Apologies for comming back on to the original thread after all this time.

I agree with so much of what has been said about the current standards of English - I sometimes despair at the notices that are circulated from University House (Head Office, as it were). If an institution of the sort to which I belong ( established in the '60s - not one of your "New" universities, says he snobbiishly) can't get it right, what hope is there?

I also remember quaking in my shoes when hearing, at the age of nine, that I was going up into Miss Treweek's class -she had a reputation as a Dragon of the first order. I soon found that she was an excellent teacher who rewarded effort just as surely as she punished slackness and grew to love her dearly. (Hers is the only name that I remember from my primary school days, which says something - even if only about my memory) It was her teaching that gave me reasonably good spelling and an instinctive grasp of correct grammar.
But her efforts to instil the rudiments of language, inter alia, were built upon a foundation of work by other competent teachers and, above all, on the help and encouragement that I received at home, which is so important.

A not insignificant number of people from the working-classes in the C19 learned to read (far more than learned to write) because they had parents - particularly mothers - who taught them their basic letters, and who then used this as a means to further education.

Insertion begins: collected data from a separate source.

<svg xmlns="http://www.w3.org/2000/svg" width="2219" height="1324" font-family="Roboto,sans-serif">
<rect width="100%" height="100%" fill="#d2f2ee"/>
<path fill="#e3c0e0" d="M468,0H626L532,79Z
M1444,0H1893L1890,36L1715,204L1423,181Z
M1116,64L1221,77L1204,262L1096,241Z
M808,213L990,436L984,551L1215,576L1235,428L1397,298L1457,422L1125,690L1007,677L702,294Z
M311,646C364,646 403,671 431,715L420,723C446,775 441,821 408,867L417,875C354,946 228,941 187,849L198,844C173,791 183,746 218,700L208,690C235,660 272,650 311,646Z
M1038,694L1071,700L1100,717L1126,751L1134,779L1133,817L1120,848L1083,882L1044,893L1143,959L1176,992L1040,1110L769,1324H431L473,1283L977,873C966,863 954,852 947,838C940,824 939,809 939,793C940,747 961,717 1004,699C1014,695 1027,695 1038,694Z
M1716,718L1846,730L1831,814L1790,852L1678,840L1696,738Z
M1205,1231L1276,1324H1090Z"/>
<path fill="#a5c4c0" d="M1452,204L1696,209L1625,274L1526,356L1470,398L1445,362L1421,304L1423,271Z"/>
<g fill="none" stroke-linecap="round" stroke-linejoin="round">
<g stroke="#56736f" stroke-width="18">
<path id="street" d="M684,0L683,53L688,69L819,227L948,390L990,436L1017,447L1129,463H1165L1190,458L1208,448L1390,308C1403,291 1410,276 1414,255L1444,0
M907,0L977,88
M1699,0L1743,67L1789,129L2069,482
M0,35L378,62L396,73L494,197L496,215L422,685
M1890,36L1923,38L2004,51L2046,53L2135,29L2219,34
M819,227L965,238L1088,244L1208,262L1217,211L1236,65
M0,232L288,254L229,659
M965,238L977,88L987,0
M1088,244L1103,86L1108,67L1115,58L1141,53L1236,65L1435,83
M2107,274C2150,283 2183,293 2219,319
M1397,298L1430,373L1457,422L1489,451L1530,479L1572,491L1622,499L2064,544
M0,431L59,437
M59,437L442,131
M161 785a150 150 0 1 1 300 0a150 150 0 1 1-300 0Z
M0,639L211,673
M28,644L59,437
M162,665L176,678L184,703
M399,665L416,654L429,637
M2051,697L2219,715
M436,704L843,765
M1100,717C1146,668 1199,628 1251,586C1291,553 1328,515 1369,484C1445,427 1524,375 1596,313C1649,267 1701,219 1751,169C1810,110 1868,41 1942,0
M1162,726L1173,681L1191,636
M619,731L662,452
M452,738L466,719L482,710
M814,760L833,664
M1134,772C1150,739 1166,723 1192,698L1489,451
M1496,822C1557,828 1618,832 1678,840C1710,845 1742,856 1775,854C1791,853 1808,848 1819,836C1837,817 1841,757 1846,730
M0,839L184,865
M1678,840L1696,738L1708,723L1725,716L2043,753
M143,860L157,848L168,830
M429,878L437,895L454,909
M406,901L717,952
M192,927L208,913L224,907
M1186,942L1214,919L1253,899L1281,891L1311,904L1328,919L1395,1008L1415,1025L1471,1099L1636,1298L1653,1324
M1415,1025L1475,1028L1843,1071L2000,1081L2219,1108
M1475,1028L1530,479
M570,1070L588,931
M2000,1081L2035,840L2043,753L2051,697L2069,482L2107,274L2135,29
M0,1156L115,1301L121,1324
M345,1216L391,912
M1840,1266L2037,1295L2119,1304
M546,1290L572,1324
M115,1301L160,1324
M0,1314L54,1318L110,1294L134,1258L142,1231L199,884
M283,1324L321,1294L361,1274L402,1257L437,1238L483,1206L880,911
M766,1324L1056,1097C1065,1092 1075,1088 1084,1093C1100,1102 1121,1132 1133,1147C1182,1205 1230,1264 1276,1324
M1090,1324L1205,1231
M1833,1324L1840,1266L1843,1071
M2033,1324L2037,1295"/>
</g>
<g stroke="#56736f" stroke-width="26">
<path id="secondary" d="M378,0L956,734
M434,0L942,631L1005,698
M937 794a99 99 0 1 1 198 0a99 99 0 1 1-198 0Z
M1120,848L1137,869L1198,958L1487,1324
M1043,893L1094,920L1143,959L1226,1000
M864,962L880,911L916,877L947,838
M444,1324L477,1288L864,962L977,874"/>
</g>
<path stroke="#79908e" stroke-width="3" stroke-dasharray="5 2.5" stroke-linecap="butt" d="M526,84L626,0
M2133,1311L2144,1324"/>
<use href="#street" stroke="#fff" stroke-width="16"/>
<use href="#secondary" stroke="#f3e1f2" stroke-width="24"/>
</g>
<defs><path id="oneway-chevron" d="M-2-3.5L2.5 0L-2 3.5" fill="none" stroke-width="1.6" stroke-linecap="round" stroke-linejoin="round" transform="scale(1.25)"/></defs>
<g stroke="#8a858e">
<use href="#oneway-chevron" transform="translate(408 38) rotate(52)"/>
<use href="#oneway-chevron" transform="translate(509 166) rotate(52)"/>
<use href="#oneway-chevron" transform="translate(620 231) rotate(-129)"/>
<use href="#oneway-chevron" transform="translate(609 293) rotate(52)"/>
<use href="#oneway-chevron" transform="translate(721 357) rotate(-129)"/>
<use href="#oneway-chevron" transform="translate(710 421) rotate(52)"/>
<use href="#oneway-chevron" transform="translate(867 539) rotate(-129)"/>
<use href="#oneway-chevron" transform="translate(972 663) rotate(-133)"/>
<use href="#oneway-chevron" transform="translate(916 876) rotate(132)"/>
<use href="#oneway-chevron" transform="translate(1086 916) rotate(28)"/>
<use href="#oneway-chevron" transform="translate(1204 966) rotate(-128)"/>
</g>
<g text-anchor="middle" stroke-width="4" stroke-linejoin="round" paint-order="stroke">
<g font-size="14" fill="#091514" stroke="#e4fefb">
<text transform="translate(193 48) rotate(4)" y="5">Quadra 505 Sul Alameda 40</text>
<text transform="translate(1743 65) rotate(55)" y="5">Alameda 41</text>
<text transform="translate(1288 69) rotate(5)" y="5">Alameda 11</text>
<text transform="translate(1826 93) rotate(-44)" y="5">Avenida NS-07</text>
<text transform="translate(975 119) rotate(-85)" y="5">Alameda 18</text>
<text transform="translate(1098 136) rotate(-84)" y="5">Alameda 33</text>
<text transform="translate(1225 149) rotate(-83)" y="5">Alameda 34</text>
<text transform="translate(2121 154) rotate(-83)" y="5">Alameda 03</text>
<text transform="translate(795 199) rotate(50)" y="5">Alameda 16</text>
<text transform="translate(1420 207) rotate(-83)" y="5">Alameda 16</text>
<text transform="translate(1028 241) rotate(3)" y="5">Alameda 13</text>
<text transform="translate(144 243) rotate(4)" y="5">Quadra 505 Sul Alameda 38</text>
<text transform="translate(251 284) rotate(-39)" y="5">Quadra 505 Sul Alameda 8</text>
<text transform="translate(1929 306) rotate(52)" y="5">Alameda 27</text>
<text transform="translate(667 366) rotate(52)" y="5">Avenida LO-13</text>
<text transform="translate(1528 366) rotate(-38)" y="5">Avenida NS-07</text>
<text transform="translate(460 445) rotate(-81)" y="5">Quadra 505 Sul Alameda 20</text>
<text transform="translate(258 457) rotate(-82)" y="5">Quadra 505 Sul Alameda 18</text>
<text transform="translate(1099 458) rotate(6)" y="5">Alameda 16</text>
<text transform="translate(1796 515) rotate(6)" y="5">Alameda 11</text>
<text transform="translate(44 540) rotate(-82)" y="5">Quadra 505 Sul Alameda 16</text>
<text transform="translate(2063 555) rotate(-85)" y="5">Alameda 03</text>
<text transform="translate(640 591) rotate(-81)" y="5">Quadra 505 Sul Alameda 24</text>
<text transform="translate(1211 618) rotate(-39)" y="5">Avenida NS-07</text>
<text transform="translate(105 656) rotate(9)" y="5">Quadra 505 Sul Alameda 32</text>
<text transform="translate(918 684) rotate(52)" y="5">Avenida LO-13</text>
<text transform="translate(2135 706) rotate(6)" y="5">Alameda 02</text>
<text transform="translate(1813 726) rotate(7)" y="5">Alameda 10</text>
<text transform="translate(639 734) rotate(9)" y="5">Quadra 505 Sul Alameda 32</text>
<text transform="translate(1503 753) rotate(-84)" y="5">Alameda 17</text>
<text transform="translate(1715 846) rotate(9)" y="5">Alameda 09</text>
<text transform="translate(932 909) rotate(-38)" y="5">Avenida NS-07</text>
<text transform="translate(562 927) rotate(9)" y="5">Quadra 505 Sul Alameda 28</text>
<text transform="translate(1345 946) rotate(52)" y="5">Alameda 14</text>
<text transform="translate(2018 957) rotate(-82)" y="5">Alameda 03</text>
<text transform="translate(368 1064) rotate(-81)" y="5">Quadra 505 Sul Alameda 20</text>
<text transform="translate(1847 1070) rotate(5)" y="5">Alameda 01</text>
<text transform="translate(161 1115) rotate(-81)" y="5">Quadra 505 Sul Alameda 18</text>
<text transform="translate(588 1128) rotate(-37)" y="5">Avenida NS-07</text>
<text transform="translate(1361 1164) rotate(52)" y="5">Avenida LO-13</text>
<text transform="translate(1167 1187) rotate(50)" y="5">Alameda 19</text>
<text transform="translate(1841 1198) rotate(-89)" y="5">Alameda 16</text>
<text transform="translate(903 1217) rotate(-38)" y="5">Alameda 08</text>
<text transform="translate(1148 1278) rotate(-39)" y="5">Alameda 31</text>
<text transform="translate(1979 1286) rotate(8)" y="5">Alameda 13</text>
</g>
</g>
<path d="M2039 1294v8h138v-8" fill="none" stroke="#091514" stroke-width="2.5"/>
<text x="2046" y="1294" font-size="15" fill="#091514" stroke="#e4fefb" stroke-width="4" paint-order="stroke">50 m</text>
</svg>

However, just to put this whole debate into some sort of longer perspective, I have to tell you that, when researching into something quite different, I came across a letter in one of the Manchester area newspapers - the Bolton Herald, I think - by a local employer deploring the standards of spelling and grammar amongst the young people that applied for jobs at his firm. These standards had dropped alarmingly over the past twenty years, he siad. The date of the paper was 1874.